AVAILABLE DATA —

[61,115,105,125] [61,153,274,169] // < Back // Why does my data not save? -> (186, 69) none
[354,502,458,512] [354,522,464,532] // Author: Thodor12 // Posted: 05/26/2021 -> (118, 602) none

* * *

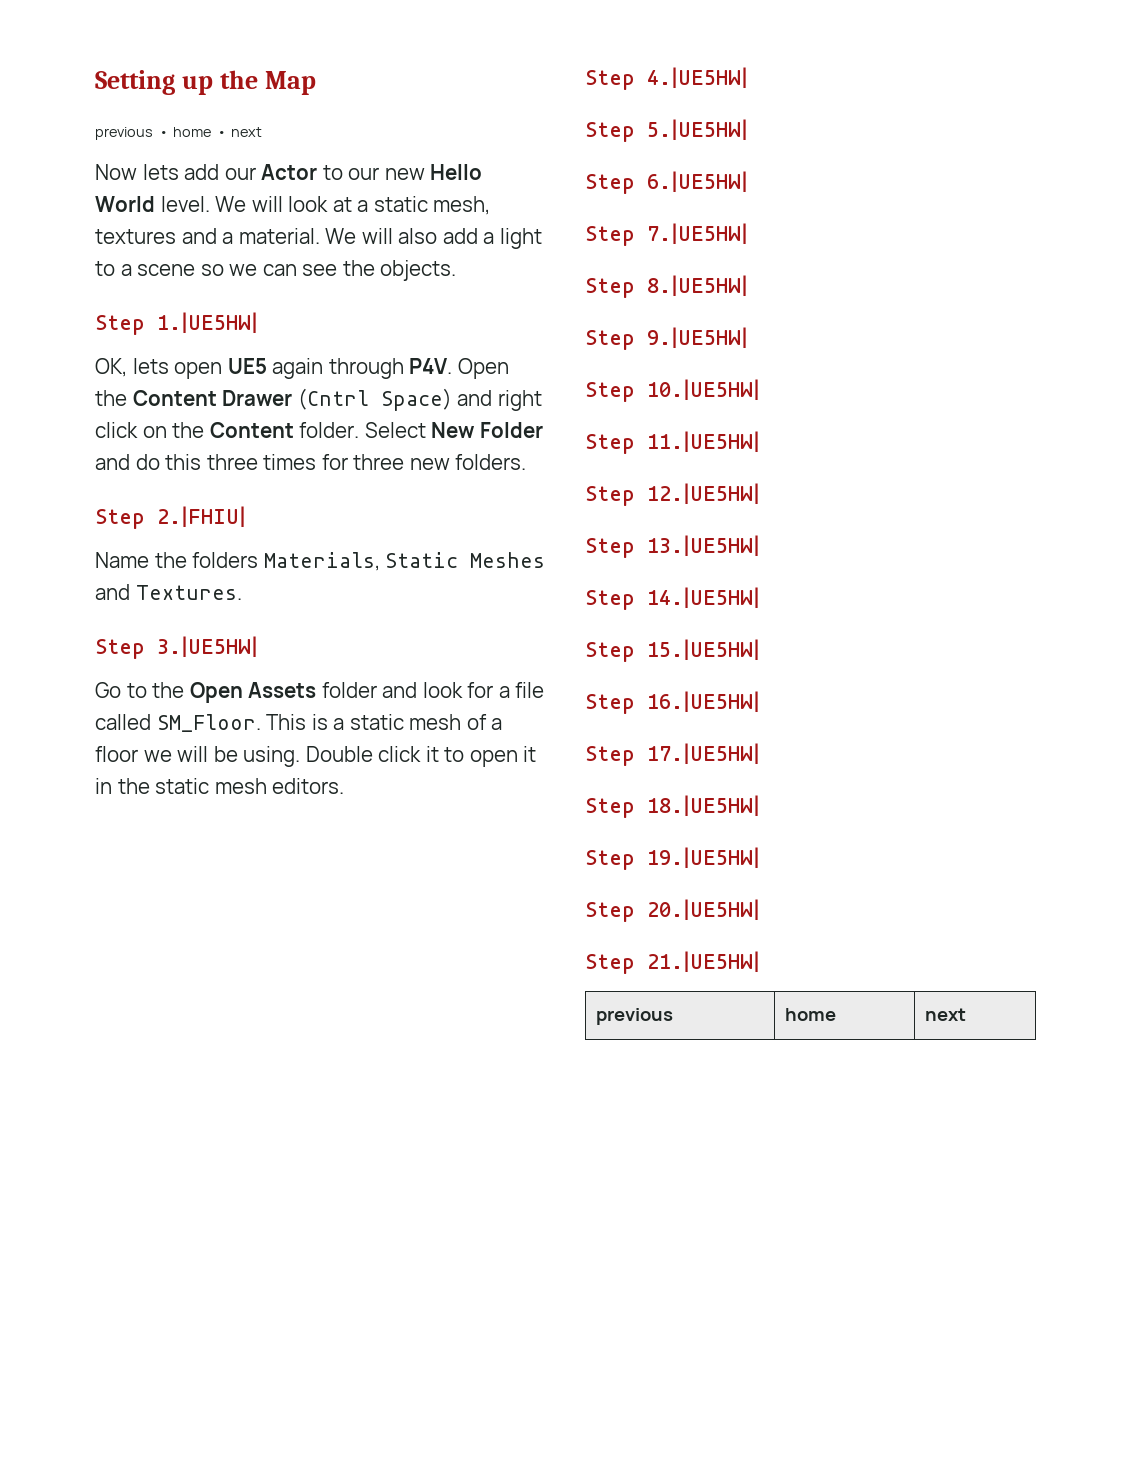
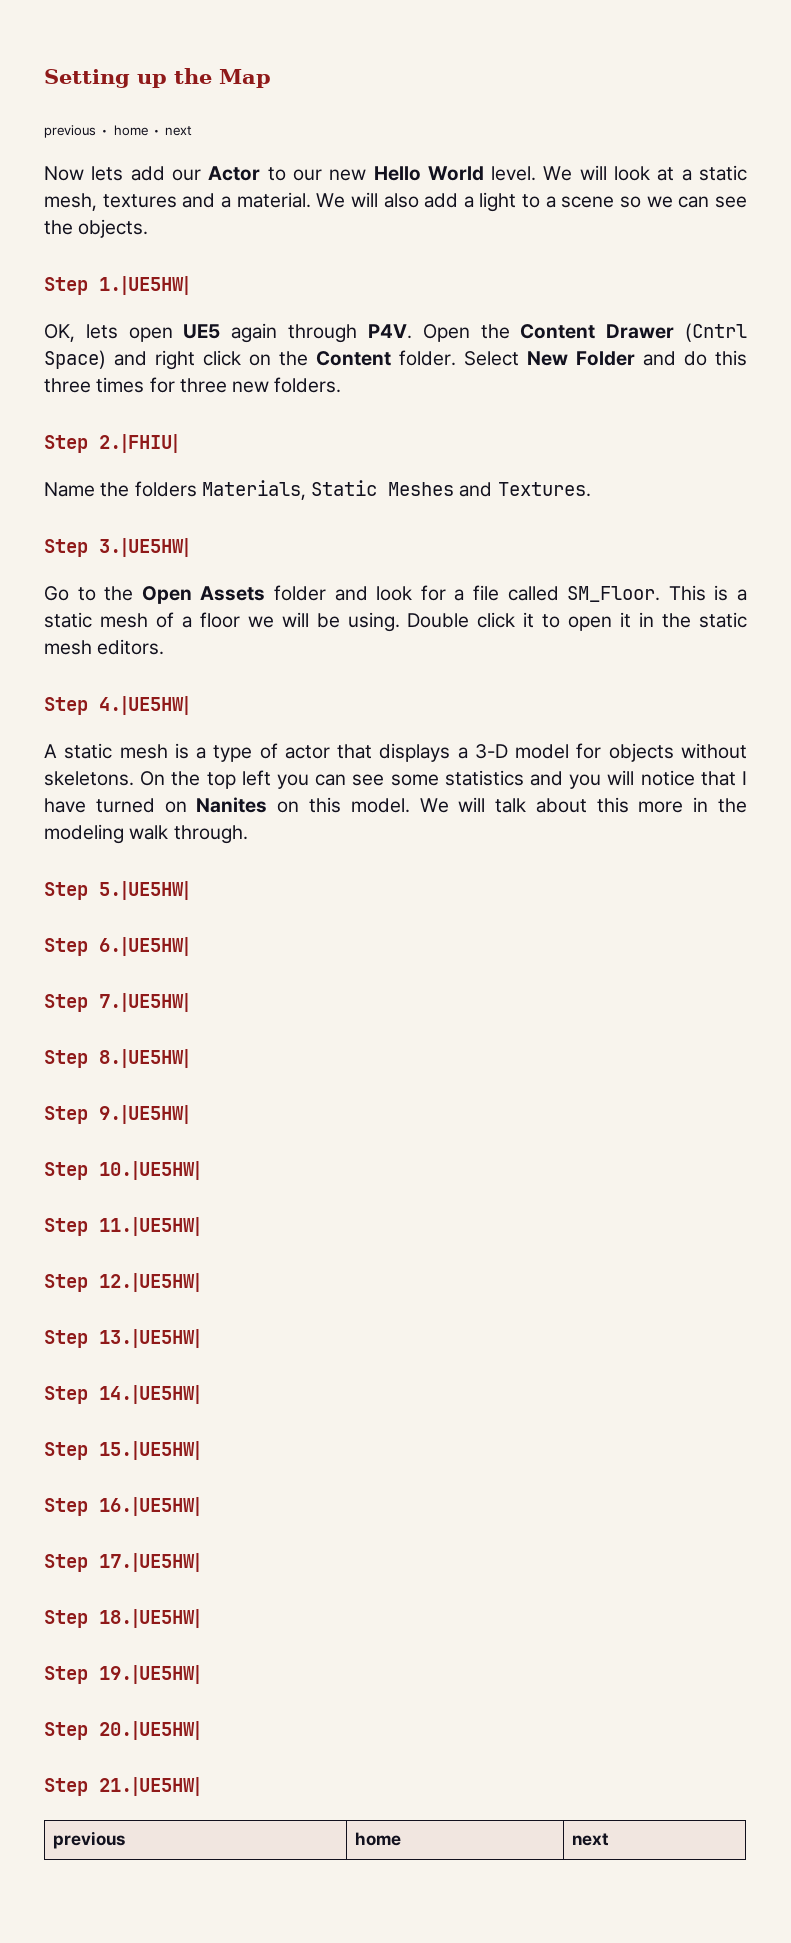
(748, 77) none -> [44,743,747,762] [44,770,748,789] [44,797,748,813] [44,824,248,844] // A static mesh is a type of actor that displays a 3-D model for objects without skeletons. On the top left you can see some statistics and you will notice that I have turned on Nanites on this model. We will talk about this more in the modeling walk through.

* * *

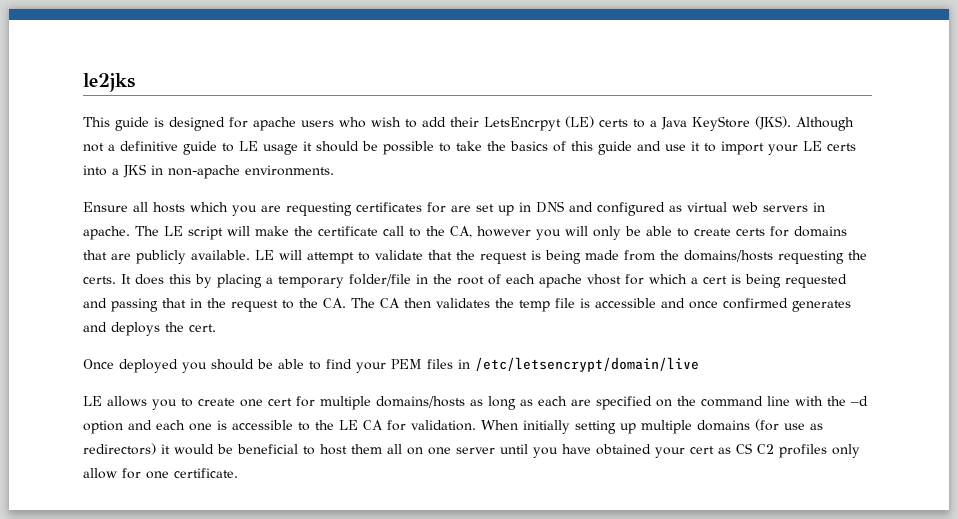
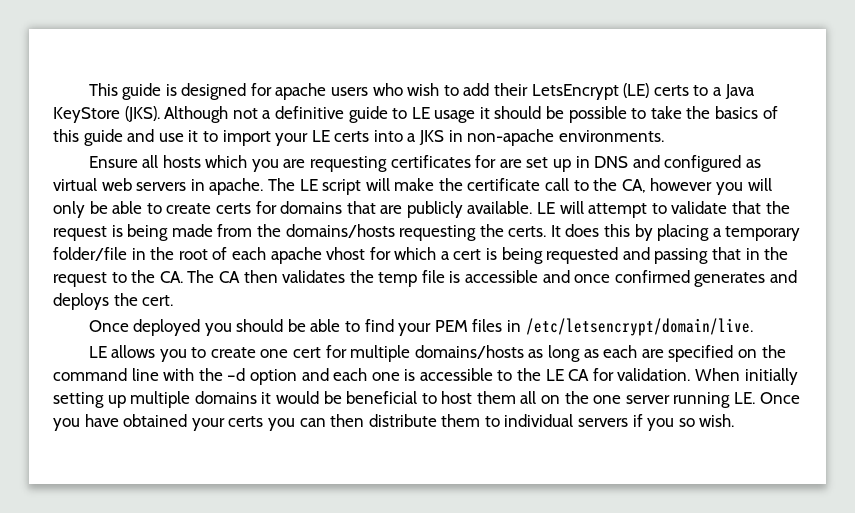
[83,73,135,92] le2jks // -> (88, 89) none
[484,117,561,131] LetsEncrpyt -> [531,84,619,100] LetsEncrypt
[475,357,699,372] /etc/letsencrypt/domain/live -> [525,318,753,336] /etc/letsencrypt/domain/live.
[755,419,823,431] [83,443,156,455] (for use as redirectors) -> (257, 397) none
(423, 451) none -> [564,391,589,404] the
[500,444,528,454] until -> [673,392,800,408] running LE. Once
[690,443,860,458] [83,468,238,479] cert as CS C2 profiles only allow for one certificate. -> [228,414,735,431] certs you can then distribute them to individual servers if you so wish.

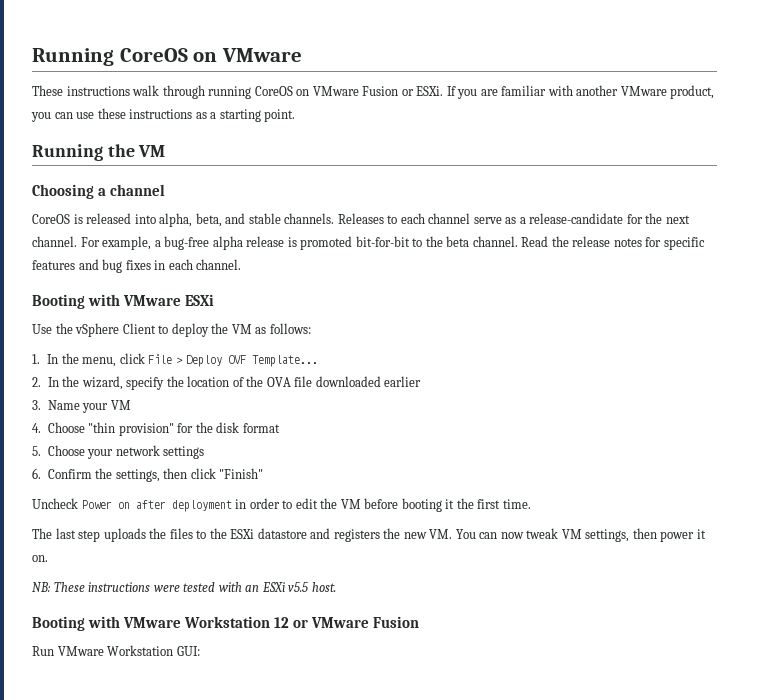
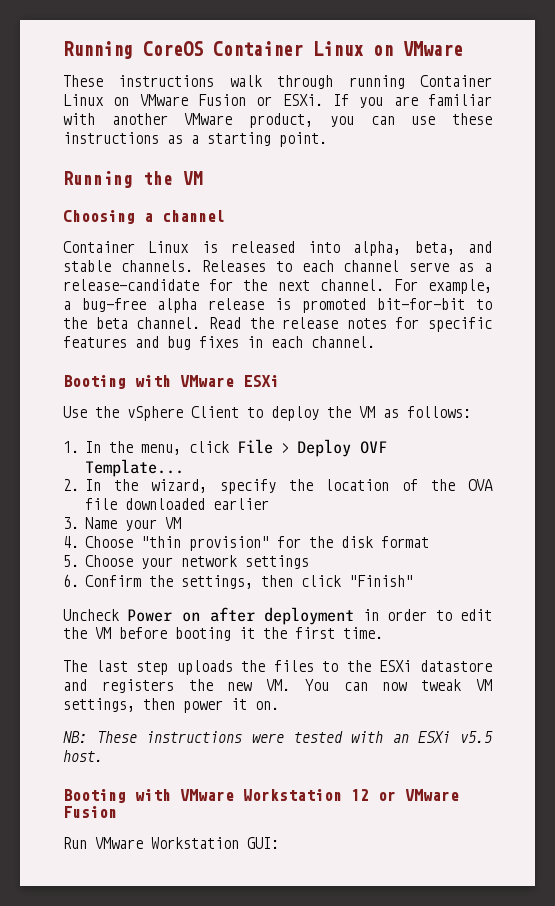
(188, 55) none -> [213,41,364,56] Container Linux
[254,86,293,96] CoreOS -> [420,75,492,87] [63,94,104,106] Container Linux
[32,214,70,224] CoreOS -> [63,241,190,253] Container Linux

WORK TASK —
From the data above, reproduce word for word the lines running from the line with "[61,115,105,125] [61,153,274,169] //" to the line with "[354,502,458,512] [354,522,464,532] //", ends included.

FINAL ANSWER —
[61,115,105,125] [61,153,274,169] // < Back // Why does my data not save? -> (186, 69) none
[354,502,458,512] [354,522,464,532] // Author: Thodor12 // Posted: 05/26/2021 -> (118, 602) none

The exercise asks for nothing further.